シリーズ「10代の発達障害を考える」② 好きな科目苦手な科目
当社で好きな教科と嫌いな教科のアンケートをとったことがある。その結果が手元にあるわけではないが、記憶に残っている大雑把なところをご紹介したい。
まず、得意=好きな教科として挙がってくるのが、社会と理科である。記憶系であり、目で見ることができることが多い具体的な事象についてなので、想像力の面で厳しさがあっても、それが目立たない教科なのだと思う。
次の集団(3位集団とでもいおうか)は、英語がやや抜けている。こちらも案外複雑さがなく、記憶でカバーしやすい教科ともいえる。そして英語を追いかける形で数学・算数や国語が出てくる。実は数学・算数、国語は得意と苦手がかなり極端に分かれる教科ではあるが、平均をとるとまあまあという 結果になっていたと思う。
一方で、そこまで差がない(統計的に言うと分散が少ない)科目は、美術とか音楽とか。そこまで好きな人と嫌いな人が分かれず、ほぼ3位集団を伺う位置に着けていたと思う。
そして最後、ダントツのびりが、体育である。これは、当社が良く言う”動的なコミュニケーション”を多用することが、球技などで多いからということもあるし、単純に運動神経が悪い(≒感覚統合などができておらず、姿勢がわるい、動作が鈍い、バランスが悪い)から、ということもあるであろう。
ただし、この苦手な体育でも、ある程度やっていけるのが、マラソンと水泳である。両方とも反復運動で、しかも個人種目。球技のような全体感を見ての臨機応変な対応は必要ではなく、型をひたすら繰り返すというのはあっているのであろう。

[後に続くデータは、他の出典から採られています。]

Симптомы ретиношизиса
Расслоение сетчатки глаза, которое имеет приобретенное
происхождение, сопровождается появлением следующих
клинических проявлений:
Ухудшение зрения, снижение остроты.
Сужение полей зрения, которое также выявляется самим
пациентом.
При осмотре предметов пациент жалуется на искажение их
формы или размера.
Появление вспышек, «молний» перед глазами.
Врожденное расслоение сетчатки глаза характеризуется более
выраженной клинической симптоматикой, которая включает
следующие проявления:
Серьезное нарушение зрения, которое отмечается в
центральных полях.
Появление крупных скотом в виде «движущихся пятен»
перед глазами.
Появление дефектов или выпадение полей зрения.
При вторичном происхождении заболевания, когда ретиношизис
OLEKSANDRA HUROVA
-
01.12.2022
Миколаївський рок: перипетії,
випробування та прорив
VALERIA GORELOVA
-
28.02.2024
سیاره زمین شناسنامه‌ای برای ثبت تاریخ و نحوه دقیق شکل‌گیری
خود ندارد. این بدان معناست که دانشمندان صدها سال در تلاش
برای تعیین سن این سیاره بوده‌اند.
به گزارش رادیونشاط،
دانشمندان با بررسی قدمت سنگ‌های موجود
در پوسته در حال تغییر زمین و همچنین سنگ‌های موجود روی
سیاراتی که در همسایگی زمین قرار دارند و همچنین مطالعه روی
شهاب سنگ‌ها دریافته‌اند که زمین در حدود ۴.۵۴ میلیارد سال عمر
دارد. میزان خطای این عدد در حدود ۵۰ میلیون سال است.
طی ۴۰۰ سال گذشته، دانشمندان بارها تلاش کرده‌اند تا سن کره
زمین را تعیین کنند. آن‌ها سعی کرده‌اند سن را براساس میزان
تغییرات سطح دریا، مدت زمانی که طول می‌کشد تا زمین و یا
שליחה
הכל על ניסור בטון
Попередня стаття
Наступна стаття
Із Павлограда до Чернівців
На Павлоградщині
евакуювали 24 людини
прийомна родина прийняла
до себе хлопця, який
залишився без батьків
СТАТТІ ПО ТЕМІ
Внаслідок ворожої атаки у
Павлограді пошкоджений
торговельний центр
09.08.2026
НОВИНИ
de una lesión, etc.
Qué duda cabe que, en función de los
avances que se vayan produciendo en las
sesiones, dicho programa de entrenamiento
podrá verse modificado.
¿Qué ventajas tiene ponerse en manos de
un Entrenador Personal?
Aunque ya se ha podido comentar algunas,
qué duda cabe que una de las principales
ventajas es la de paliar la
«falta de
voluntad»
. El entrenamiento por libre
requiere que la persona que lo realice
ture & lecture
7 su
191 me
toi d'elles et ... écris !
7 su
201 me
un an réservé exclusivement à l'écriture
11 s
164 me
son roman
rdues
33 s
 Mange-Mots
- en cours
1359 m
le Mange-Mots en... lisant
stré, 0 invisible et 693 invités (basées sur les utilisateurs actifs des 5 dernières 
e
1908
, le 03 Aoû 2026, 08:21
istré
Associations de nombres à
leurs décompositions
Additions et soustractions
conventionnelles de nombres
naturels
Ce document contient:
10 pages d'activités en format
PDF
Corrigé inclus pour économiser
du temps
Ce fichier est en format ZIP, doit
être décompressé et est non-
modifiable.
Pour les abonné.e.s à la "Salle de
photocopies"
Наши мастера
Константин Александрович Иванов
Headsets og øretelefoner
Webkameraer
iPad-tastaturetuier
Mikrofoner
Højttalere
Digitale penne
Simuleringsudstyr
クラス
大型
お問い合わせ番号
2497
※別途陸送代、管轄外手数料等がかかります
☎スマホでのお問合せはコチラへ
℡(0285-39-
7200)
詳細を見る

このような傾向を頭に入れてお子さんに接すると、その子の特徴をとらえやすくなるような気がしている。子どもの特徴は授業の成績で出る部分が多い、というか、今の日本ではその判断基準しか得られないので、成績表や問題を解くときの得手不得手など、学校の成績の物差しからその子の将来像を予測するというのが、発達障害の世界でも必要になってくると思う。
換言すると、WISCなど知能検査よりは明らかにふんだんに情報が得られるので、有用な気がしている。(といっても、当社のお仕事体験など、動的なコミュニケーションの中での振る舞いのほうがアセスメントには参考になるのであるが。。。)